▸ **Given data**
·····

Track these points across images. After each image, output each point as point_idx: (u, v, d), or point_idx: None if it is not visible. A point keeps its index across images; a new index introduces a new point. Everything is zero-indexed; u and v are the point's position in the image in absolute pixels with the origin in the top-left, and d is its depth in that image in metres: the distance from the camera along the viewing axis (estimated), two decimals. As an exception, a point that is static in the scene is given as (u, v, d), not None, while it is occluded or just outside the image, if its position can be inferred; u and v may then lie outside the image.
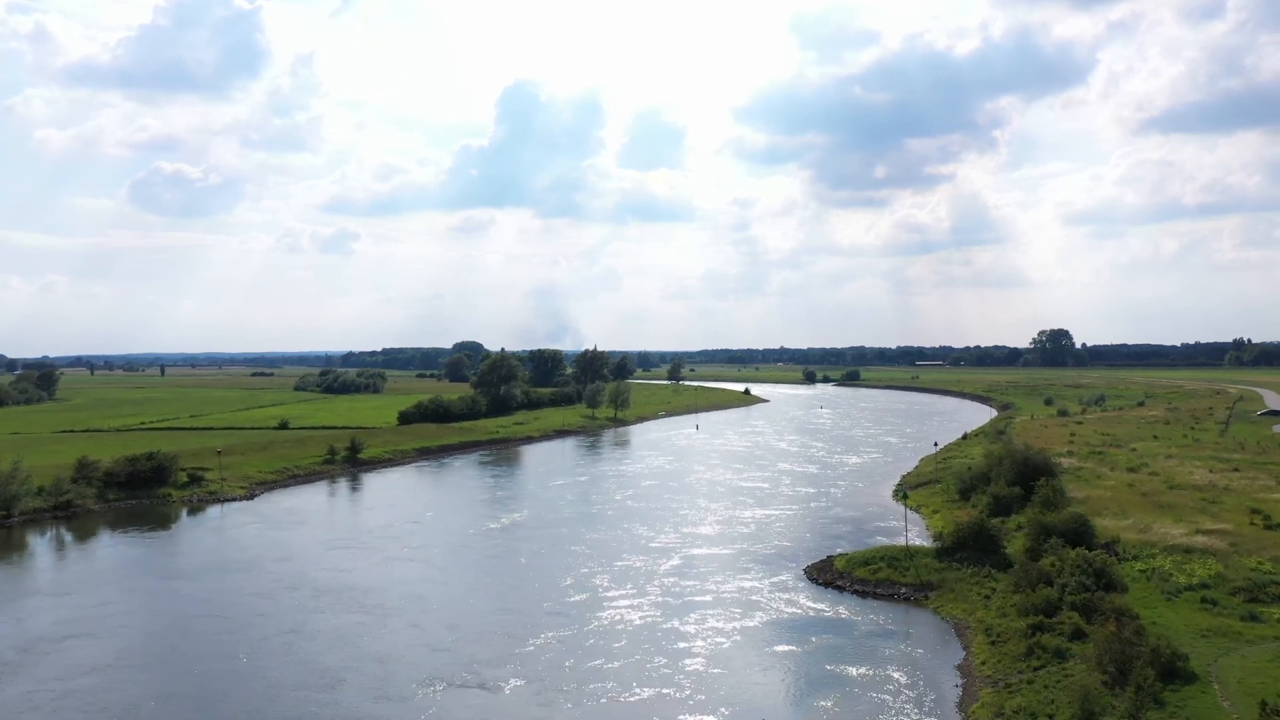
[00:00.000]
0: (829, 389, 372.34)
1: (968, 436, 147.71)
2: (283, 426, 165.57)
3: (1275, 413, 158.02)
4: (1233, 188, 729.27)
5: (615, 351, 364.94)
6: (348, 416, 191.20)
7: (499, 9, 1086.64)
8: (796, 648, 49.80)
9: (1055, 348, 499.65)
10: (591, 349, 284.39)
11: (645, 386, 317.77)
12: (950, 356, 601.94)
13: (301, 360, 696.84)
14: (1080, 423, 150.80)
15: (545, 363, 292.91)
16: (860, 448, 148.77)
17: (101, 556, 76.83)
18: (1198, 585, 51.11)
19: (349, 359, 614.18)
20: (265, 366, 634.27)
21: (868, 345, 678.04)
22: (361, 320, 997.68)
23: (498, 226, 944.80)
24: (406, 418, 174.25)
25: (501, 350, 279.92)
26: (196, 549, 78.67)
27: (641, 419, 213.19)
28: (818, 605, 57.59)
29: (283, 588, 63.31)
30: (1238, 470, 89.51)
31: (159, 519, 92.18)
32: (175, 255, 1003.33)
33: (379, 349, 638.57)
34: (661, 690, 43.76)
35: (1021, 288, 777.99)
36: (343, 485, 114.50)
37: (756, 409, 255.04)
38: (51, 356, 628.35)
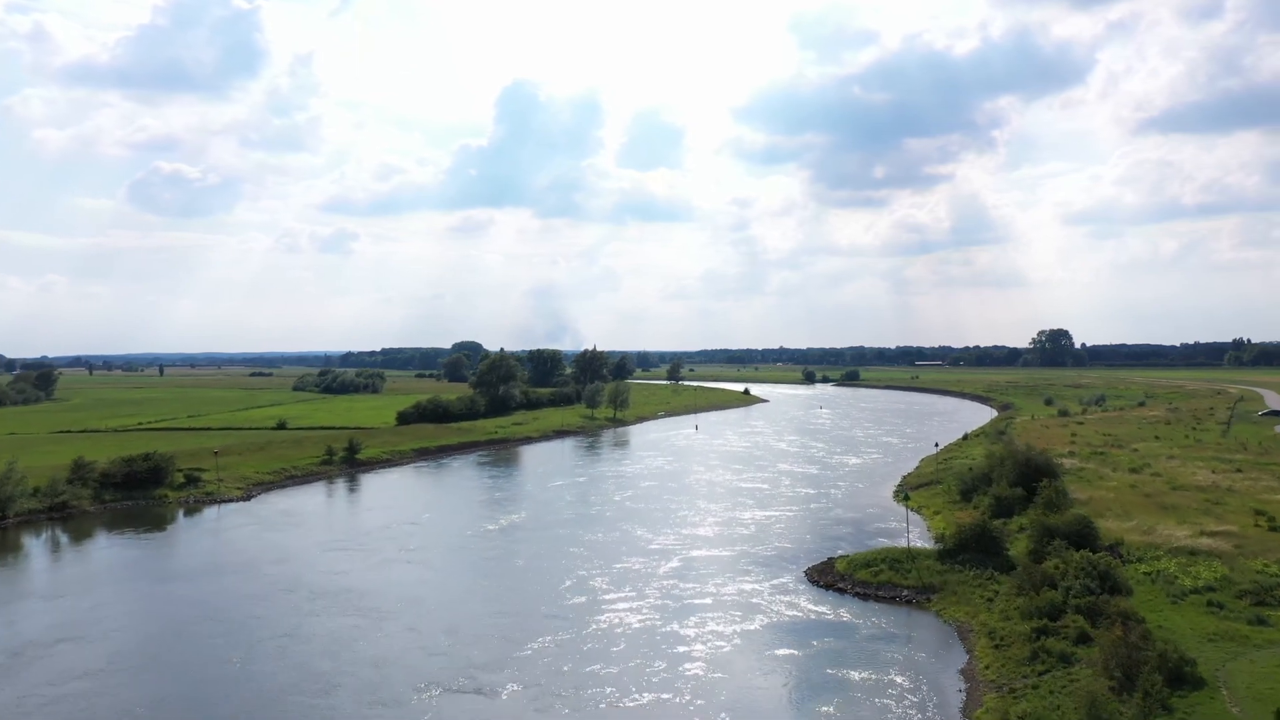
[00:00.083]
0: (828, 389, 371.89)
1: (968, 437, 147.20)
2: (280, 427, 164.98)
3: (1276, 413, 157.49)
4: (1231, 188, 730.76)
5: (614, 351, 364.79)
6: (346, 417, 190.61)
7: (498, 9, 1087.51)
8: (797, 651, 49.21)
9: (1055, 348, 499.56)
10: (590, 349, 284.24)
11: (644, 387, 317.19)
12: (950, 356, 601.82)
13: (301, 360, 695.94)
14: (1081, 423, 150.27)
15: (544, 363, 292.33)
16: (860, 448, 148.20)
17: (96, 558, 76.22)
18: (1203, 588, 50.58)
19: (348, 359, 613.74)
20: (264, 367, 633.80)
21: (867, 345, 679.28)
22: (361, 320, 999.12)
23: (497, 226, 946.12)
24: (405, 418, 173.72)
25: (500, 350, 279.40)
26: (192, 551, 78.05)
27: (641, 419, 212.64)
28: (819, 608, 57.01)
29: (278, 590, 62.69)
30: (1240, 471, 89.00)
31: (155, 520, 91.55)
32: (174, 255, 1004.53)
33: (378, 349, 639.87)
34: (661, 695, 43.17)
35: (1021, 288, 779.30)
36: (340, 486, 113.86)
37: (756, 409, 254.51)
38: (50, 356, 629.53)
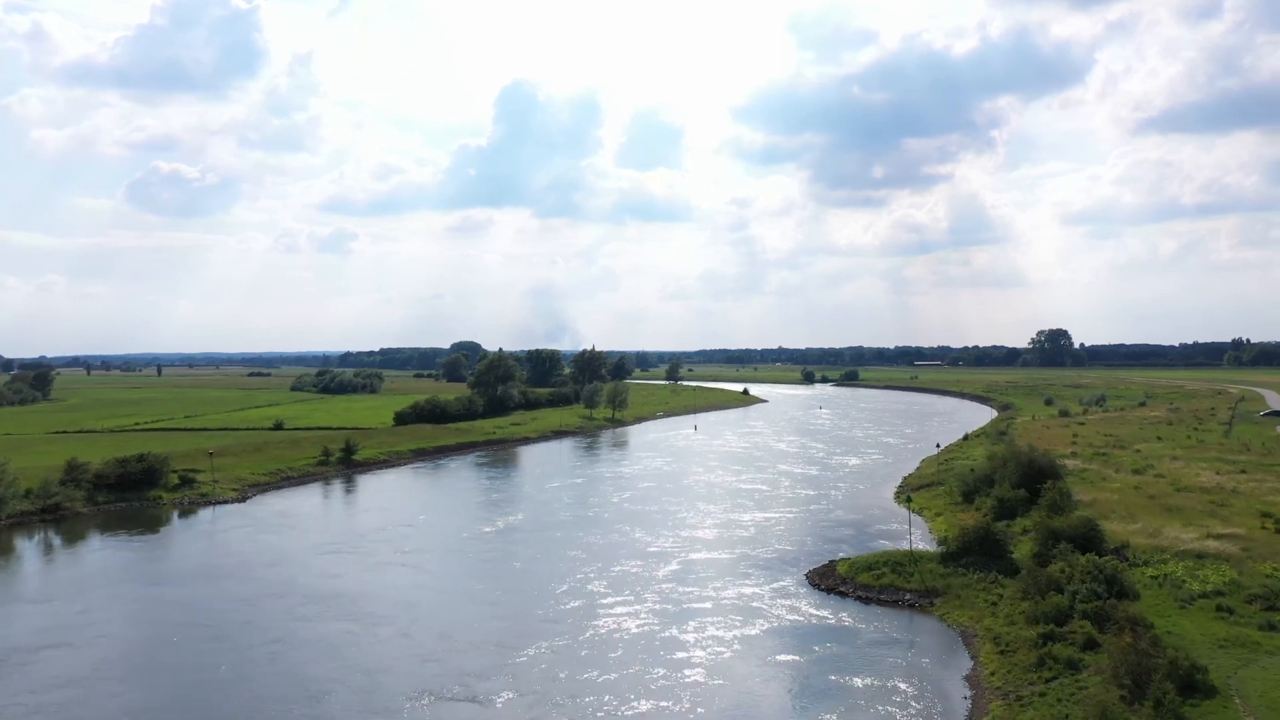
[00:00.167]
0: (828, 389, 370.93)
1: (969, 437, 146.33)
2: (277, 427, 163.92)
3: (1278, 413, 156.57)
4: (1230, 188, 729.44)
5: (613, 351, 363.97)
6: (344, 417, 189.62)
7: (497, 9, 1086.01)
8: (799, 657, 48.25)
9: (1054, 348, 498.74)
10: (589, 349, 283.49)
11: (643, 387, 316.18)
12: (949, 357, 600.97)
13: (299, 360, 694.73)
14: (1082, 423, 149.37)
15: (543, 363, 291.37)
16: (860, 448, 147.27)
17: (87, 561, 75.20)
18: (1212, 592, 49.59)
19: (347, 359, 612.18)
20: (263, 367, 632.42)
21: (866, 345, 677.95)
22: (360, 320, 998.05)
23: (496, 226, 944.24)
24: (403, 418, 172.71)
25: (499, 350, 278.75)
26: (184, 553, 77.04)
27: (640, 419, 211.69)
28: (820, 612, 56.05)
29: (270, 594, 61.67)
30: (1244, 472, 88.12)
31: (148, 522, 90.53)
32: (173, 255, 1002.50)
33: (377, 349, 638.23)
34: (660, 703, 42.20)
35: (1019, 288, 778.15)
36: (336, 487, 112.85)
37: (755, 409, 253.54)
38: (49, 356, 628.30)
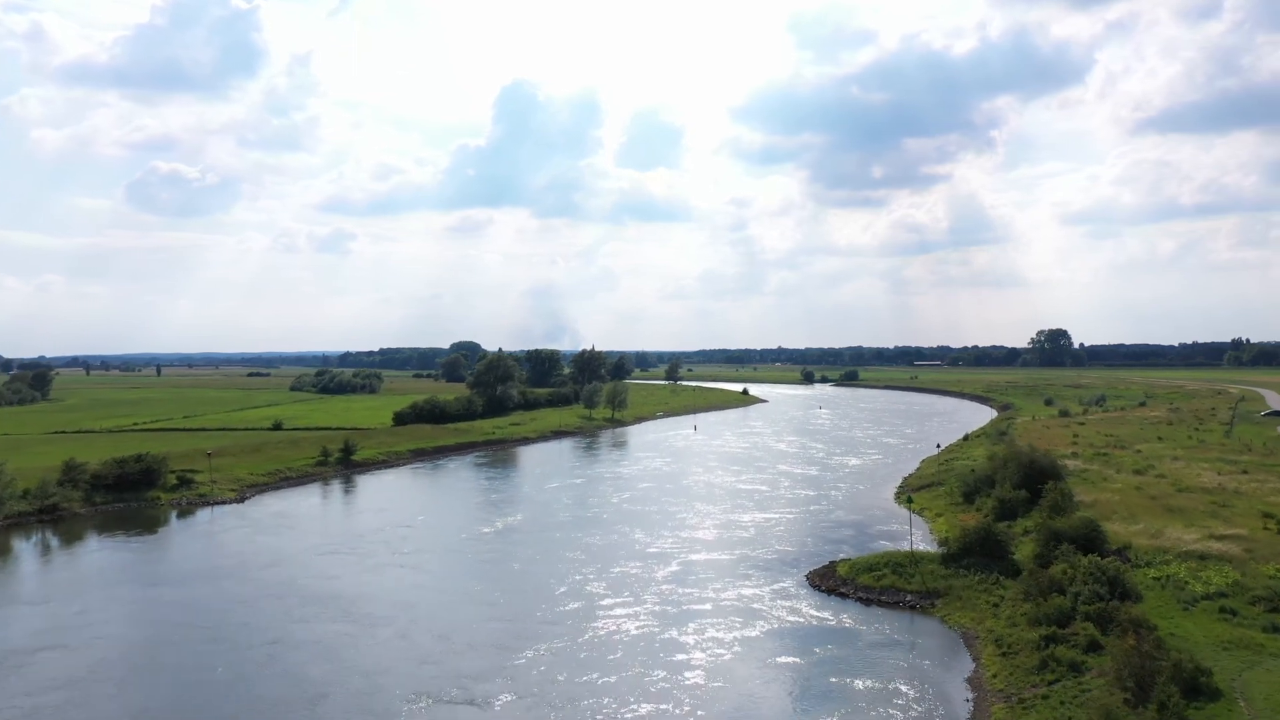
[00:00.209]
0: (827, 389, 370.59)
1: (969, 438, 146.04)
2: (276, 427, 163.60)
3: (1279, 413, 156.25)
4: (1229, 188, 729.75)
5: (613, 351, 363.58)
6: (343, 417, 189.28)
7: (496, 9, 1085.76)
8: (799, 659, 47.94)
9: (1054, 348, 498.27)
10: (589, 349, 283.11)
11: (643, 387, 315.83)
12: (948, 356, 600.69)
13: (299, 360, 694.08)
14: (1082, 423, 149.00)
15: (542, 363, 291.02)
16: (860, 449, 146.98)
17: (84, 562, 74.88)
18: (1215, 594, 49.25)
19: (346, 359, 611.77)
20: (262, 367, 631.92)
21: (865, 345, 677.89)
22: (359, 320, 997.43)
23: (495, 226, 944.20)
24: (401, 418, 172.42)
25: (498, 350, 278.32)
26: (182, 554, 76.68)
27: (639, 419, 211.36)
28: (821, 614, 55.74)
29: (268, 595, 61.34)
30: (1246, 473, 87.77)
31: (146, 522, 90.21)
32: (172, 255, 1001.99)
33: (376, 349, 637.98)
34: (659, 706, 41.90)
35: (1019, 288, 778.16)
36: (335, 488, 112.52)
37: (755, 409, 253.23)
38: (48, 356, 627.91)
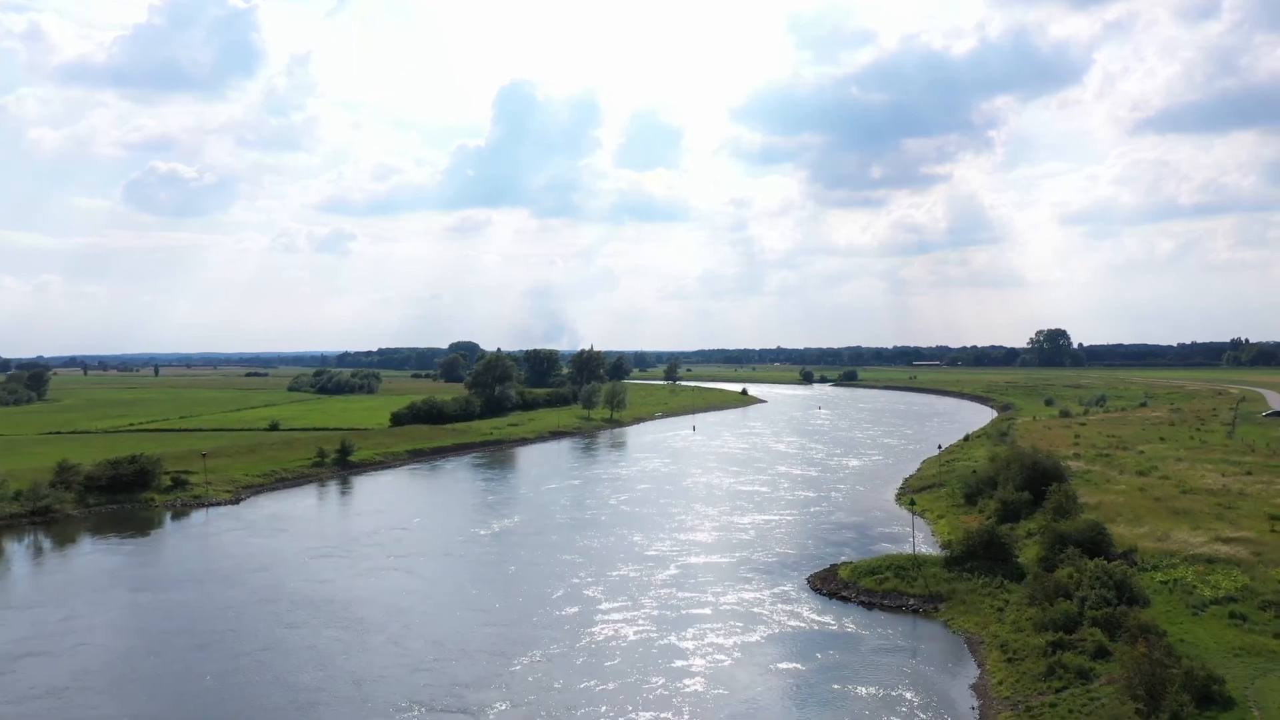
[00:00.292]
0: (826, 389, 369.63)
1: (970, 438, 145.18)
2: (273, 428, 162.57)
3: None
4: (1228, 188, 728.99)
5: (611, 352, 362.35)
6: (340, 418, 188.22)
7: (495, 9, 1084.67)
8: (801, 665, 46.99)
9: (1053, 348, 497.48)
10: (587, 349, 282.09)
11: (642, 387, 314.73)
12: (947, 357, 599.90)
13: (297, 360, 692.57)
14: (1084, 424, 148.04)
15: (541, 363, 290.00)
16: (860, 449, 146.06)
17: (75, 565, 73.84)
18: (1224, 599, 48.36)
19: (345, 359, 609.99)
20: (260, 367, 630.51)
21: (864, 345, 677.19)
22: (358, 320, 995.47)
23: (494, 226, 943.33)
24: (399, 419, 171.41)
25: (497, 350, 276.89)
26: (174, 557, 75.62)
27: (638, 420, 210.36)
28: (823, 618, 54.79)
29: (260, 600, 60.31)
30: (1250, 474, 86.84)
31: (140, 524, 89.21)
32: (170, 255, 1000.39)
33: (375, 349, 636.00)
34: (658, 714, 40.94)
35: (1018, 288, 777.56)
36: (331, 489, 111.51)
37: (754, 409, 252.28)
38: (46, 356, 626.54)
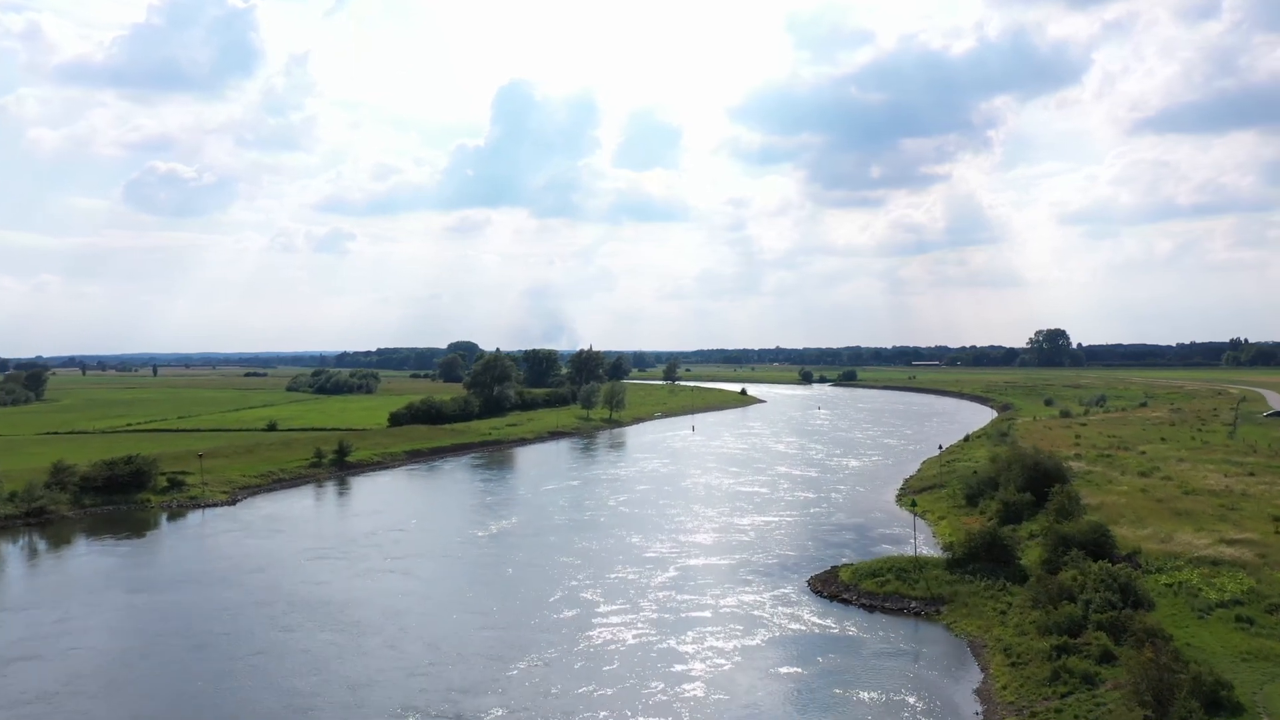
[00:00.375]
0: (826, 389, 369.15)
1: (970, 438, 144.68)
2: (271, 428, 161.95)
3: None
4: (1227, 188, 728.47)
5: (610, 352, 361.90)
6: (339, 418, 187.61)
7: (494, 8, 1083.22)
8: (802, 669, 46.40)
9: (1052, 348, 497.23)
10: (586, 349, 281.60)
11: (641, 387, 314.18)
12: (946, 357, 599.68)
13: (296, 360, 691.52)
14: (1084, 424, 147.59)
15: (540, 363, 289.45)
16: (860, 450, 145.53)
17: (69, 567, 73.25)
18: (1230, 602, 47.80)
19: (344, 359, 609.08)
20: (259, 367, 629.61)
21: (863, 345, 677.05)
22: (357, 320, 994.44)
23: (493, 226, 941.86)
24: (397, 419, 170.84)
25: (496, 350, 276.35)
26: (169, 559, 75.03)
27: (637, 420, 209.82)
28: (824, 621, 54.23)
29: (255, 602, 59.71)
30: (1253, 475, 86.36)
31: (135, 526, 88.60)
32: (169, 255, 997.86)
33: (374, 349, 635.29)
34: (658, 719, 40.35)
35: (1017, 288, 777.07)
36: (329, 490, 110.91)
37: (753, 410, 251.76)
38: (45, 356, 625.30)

·····

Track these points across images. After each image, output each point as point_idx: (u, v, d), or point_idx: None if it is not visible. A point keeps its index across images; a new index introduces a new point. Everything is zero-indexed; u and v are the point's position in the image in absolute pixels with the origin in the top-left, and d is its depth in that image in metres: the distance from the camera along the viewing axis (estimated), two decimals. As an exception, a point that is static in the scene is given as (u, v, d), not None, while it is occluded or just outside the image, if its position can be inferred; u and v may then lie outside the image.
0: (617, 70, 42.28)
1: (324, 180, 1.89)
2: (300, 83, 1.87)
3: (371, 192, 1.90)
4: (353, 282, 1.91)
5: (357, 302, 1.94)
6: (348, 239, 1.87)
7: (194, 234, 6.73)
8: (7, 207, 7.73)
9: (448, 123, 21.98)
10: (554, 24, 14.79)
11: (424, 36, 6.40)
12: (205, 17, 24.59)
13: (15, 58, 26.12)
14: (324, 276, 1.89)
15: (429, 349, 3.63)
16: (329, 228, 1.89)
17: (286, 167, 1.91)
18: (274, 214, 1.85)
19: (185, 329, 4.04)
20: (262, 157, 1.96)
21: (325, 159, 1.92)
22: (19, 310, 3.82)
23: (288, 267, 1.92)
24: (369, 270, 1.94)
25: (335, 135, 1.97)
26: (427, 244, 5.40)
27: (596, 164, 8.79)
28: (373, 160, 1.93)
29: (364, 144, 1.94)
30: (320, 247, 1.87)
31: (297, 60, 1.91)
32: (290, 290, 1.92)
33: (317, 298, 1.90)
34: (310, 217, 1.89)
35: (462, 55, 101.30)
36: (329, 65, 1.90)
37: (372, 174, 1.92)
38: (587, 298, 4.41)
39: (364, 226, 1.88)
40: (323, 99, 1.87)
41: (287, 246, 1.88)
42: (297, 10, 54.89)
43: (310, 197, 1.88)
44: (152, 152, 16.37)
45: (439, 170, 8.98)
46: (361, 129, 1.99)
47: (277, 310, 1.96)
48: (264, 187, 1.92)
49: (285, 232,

·····

Restate word for word the lines in the material above from the one with "24: (406, 418, 174.25)" to the one with "38: (51, 356, 628.35)"; both of those lines count, and nothing else does.

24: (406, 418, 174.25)
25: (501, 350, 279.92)
26: (196, 549, 78.67)
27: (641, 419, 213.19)
28: (818, 605, 57.59)
29: (283, 588, 63.31)
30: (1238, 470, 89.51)
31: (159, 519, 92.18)
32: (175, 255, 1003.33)
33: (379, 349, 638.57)
34: (661, 690, 43.76)
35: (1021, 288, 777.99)
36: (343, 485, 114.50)
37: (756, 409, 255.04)
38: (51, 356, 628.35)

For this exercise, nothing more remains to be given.